Après avoir quitté l’entreprise en 2017, Luckey entretient toujours des liens étroits avec l’industrie ; sa société de défense Anduril travaille avec Meta pour construire « les meilleurs systèmes AR et VR au monde pour l’armée américaine ». Ainsi, lorsque Luckey exprime son opinion, c’est généralement du point de vue d’un initié :

« J’ai une opinion sur les licenciements de Meta qui est contraire à celle de la plupart de l’industrie de la réalité virtuelle et de la plupart des médias, mais qui est fermement ancrée », a déclaré Luckey dans un récent article sur X.

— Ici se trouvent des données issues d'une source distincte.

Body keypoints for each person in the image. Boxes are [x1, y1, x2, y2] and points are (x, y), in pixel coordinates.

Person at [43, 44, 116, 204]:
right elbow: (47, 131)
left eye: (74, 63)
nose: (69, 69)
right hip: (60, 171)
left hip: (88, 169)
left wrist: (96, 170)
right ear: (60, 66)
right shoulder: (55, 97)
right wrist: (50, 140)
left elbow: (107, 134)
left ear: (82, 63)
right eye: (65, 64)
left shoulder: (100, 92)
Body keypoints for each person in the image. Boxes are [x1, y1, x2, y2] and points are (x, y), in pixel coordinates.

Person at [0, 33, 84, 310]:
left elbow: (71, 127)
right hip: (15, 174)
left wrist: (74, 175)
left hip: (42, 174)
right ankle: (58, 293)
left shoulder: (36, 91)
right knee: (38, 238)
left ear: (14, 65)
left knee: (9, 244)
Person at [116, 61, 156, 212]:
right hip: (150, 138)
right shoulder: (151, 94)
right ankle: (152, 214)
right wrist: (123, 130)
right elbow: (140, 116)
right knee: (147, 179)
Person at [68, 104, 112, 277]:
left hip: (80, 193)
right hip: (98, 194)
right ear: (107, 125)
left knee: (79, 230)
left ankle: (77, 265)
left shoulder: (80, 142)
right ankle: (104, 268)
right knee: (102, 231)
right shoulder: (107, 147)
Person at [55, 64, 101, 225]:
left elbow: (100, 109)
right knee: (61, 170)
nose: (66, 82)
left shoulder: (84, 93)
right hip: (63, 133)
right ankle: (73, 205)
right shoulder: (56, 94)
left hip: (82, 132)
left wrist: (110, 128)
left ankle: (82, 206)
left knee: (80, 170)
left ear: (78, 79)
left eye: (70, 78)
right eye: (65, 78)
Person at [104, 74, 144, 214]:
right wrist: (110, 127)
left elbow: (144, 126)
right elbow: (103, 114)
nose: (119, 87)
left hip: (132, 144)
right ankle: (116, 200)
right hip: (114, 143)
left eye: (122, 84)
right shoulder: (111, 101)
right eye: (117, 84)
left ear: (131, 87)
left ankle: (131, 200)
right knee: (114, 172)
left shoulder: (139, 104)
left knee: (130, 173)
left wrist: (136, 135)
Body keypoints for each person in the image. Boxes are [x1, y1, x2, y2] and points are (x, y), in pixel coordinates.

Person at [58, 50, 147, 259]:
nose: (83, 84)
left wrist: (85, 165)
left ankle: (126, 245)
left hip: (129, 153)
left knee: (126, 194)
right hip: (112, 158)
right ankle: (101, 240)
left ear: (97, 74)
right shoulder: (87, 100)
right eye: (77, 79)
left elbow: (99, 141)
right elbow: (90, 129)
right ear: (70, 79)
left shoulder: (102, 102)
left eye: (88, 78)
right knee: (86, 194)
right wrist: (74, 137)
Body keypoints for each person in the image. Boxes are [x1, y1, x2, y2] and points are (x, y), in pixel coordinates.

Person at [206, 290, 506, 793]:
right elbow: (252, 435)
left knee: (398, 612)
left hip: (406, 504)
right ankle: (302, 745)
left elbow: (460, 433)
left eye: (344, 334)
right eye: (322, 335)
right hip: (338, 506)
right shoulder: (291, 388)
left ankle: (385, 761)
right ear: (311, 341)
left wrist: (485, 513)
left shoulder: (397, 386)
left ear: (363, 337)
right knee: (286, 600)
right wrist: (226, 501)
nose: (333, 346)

« Ce n’est pas un désastre. Ils emploient toujours la plus grande équipe travaillant sur la réalité virtuelle, d’un ordre de grandeur environ. Personne d’autre n’en est proche. Le récit selon lequel « Meta abandonne la réalité virtuelle » est évidemment faux, 10 % de licenciements représentent essentiellement six mois de désabonnement normal concentrés en 60 jours, strictement en termes de chiffres. « 

Palmer Luckey fait une démonstration du prototype Meta Orion AR | Image fournie par Palmer Luckey

Luckey affirme que même si les licenciements de Meta en matière de VR sont regrettables, ils sont globalement positifs puisque les jeux internes financés par Meta ont évincé les développeurs tiers et détourné les ressources de la plate-forme principale et du progrès technique.

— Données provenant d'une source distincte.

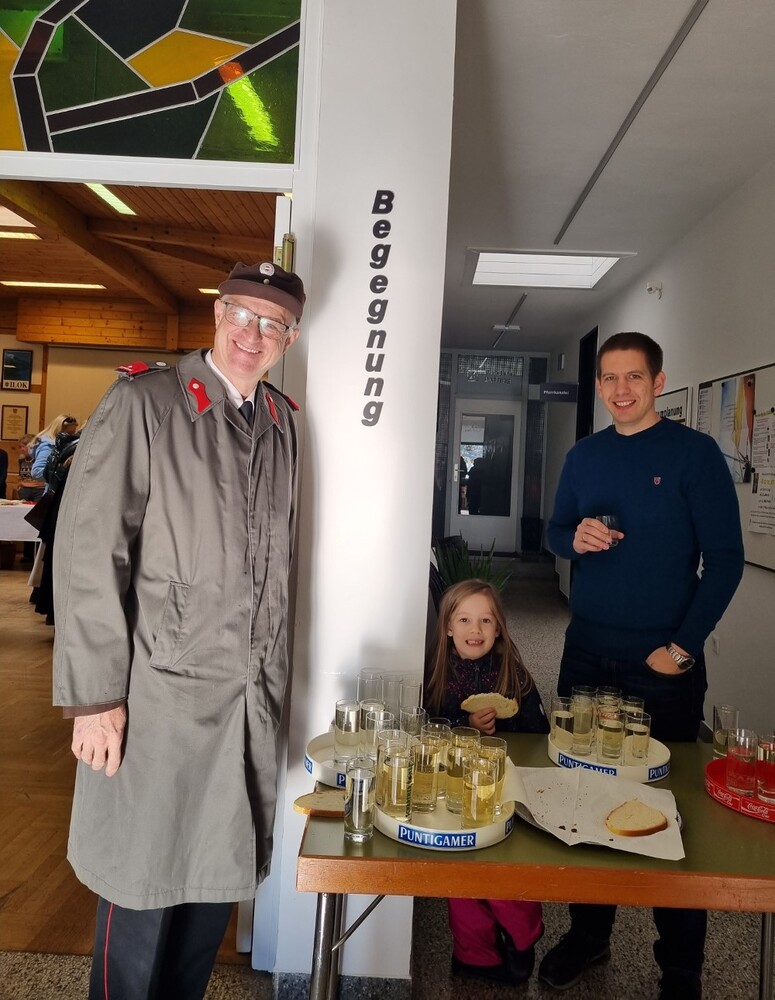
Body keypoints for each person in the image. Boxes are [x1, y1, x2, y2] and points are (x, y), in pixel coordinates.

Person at [52, 260, 305, 1000]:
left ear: (289, 338)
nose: (252, 334)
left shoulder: (281, 422)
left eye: (271, 324)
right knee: (141, 886)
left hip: (243, 704)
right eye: (241, 314)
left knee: (210, 888)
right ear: (217, 313)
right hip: (156, 700)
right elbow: (91, 551)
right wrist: (96, 699)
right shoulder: (147, 402)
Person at [541, 332, 744, 1000]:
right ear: (598, 385)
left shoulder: (693, 454)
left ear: (658, 382)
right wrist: (573, 537)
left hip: (662, 665)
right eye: (609, 378)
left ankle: (680, 970)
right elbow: (554, 530)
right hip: (586, 652)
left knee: (669, 812)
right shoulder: (584, 455)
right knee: (583, 799)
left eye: (633, 377)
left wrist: (682, 648)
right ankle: (588, 936)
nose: (620, 390)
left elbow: (726, 560)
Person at [425, 578, 549, 986]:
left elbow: (539, 732)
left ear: (498, 628)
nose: (474, 630)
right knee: (462, 873)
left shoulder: (513, 675)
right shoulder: (437, 674)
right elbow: (429, 729)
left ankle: (522, 937)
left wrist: (506, 728)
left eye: (485, 620)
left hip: (504, 790)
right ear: (448, 627)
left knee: (506, 870)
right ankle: (474, 954)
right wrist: (465, 724)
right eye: (464, 620)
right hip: (455, 794)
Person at [29, 414, 78, 485]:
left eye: (73, 433)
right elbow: (37, 472)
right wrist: (61, 471)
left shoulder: (59, 445)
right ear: (59, 431)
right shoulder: (49, 447)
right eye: (69, 433)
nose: (72, 436)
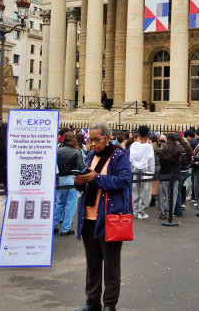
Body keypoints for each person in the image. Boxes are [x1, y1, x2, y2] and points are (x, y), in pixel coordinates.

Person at [74, 123, 131, 311]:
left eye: (97, 139)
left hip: (109, 218)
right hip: (89, 217)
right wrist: (81, 182)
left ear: (108, 137)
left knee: (111, 265)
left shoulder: (118, 156)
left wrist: (96, 178)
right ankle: (92, 302)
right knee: (92, 263)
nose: (93, 143)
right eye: (91, 140)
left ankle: (109, 304)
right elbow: (88, 183)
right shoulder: (90, 156)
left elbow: (124, 181)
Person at [54, 131, 83, 236]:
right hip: (72, 178)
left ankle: (53, 225)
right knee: (71, 205)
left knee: (60, 203)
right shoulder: (76, 151)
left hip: (61, 178)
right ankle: (66, 228)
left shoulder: (58, 151)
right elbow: (80, 167)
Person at [128, 126, 155, 219]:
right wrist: (152, 172)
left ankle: (135, 211)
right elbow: (151, 160)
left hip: (135, 169)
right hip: (146, 169)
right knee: (145, 192)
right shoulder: (149, 146)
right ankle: (142, 212)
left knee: (135, 190)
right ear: (147, 134)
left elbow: (131, 159)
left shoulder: (134, 145)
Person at [157, 133, 181, 219]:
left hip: (165, 174)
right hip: (175, 175)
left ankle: (162, 213)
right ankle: (170, 212)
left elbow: (162, 162)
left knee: (163, 195)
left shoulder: (165, 149)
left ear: (167, 139)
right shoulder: (178, 149)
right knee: (173, 196)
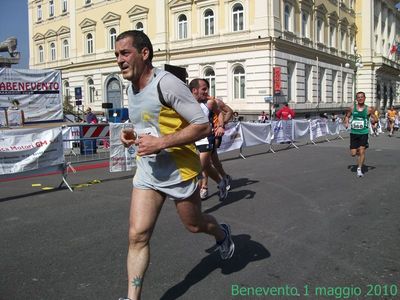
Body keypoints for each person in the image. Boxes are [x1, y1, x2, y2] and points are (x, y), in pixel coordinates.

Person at [115, 30, 234, 300]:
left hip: (179, 170)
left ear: (144, 53)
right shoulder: (130, 86)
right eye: (117, 55)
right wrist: (131, 134)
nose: (119, 60)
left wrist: (160, 143)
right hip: (148, 171)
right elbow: (148, 123)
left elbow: (202, 126)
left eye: (125, 53)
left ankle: (221, 233)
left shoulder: (166, 84)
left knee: (195, 225)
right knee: (137, 236)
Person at [189, 78, 229, 201]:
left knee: (199, 167)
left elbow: (220, 113)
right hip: (191, 138)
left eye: (207, 88)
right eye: (204, 89)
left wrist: (221, 126)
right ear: (194, 90)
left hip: (206, 137)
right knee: (206, 166)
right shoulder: (186, 102)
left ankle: (194, 191)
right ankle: (221, 182)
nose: (207, 91)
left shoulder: (210, 103)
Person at [344, 91, 377, 177]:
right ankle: (359, 152)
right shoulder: (352, 108)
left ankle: (359, 169)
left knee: (362, 151)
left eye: (362, 97)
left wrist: (374, 122)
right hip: (354, 133)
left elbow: (375, 118)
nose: (360, 98)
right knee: (353, 154)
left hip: (364, 133)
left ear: (365, 98)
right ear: (356, 99)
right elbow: (347, 116)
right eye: (358, 97)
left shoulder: (369, 109)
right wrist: (346, 122)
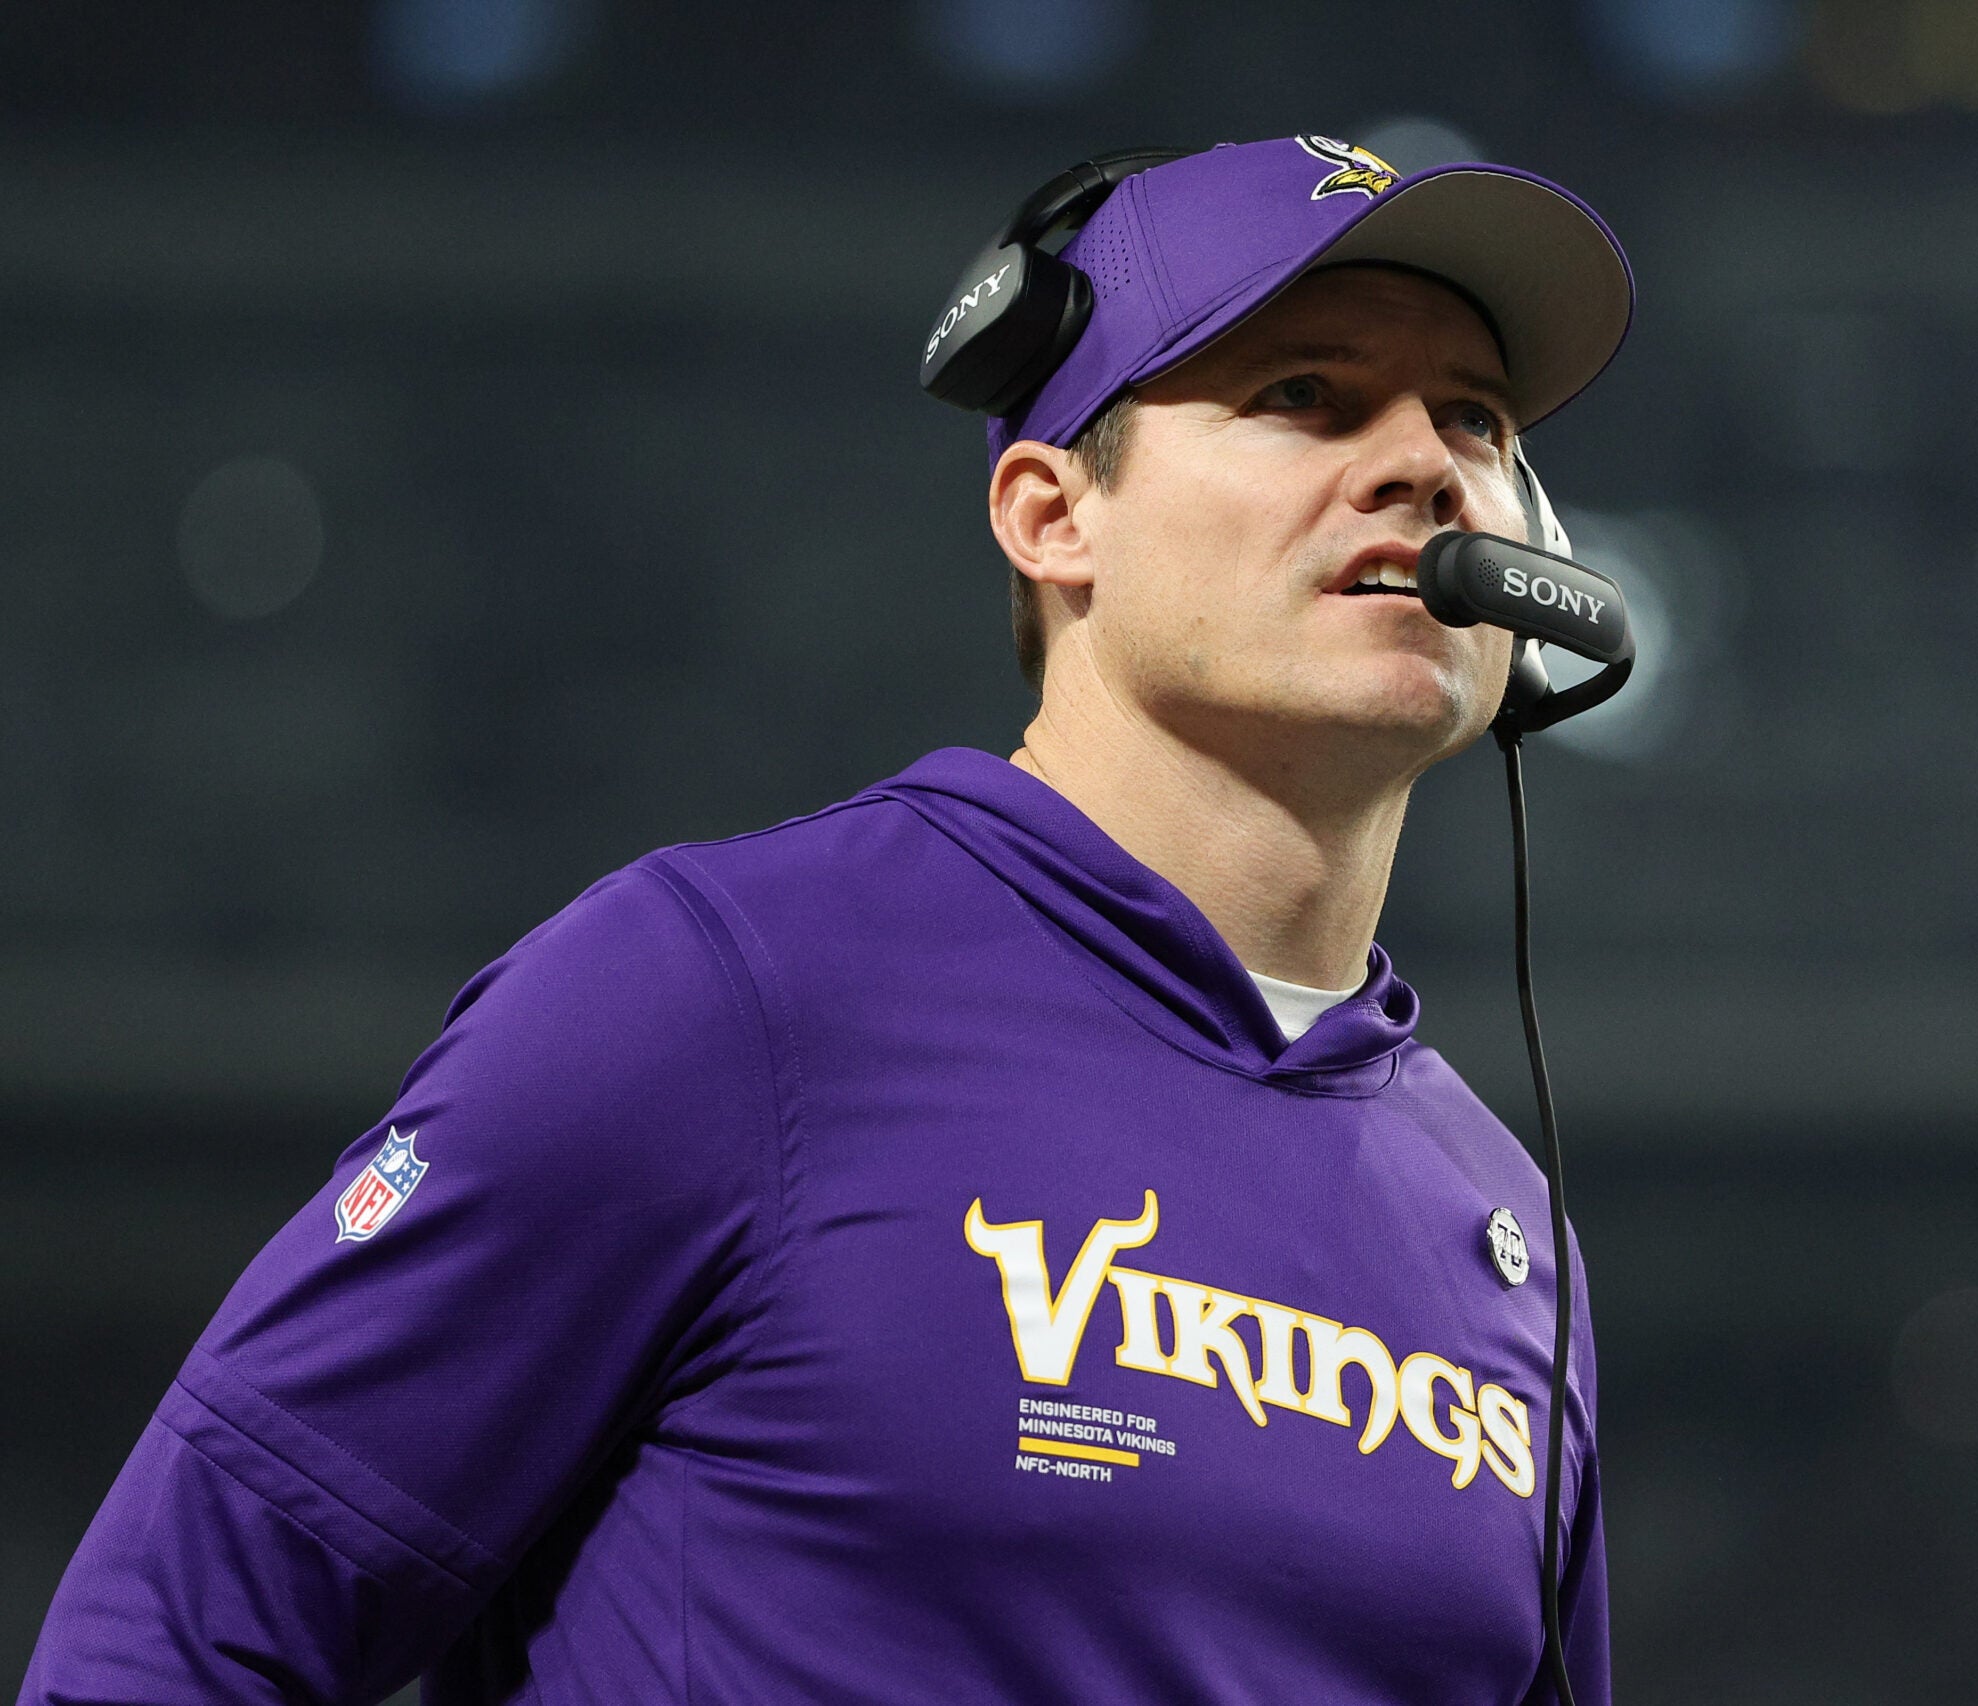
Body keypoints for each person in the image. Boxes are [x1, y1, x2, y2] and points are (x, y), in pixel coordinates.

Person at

« Certaines personnes diront ‘ils auraient dû simplement financer ces développeurs en tant que studios externes plutôt que de les acquérir, alors !’ Oui, je suis d’accord », dit Luckey, admettant que le recul est de 20/20 :

« Pensez-vous qu’Oculus s’attendait à vendre seulement 700 exemplaires de Groupe de rock VR après avoir dépensé huit chiffres pour s’assurer qu’il était prêt et génial pour le lancement du Rift CV1, au point de regrouper l’adaptateur de guitare avec chaque casque ? Bien sûr que non, mais parfois, on apprend à ses dépens ce que le monde attend réellement de nous.»

Mon avis

Les prises sont toujours très chaud en ce moment, car cela fait moins d’une semaine que Meta a fermé trois studios propriétaires : Armature Studio (Résident Mal 4 Port de quête), Pixel tordu (DeadpoolVR)et Jeux Sanzaru (La colère d’Asgard).

Les détails arrivent également, y compris la révélation que des projets inopinés, comme une exclusivité Harry Potter Quest et Batman : L’Ombre d’Arkham suite, seraient en préparation, mais sont maintenant annulés.

Peut-être que cela finira par s’avérer sain pour l’écosystème. Mais pour le moment, il est difficile de qualifier cela de victoire claire alors que nous ne savons pas encore jusqu’où va le retrait de Meta, ni quel est réellement le « plan B » pour Quest.

Un bref contre-courant à l’optimisme de Luckey : et si Nintendo annonçait qu’elle annulait un certain nombre de jeux propriétaires pour Switch 2 et se concentrerait plutôt sur les plates-formes non liées aux jeux ? Même si les développeurs tiers en bénéficiaient en théorie, le signal envoyé au marché serait sans équivoque.

Ou peut-être que la comparaison la plus appropriée est celle du PSVR 2, où le retrait discret de Sony du financement initial et tiers n’a pas tant « libéré » l’écosystème qu’il a signalé l’épuisement, renforçant la perception de la VR comme un média incapable d’évoluer au-delà de sa niche.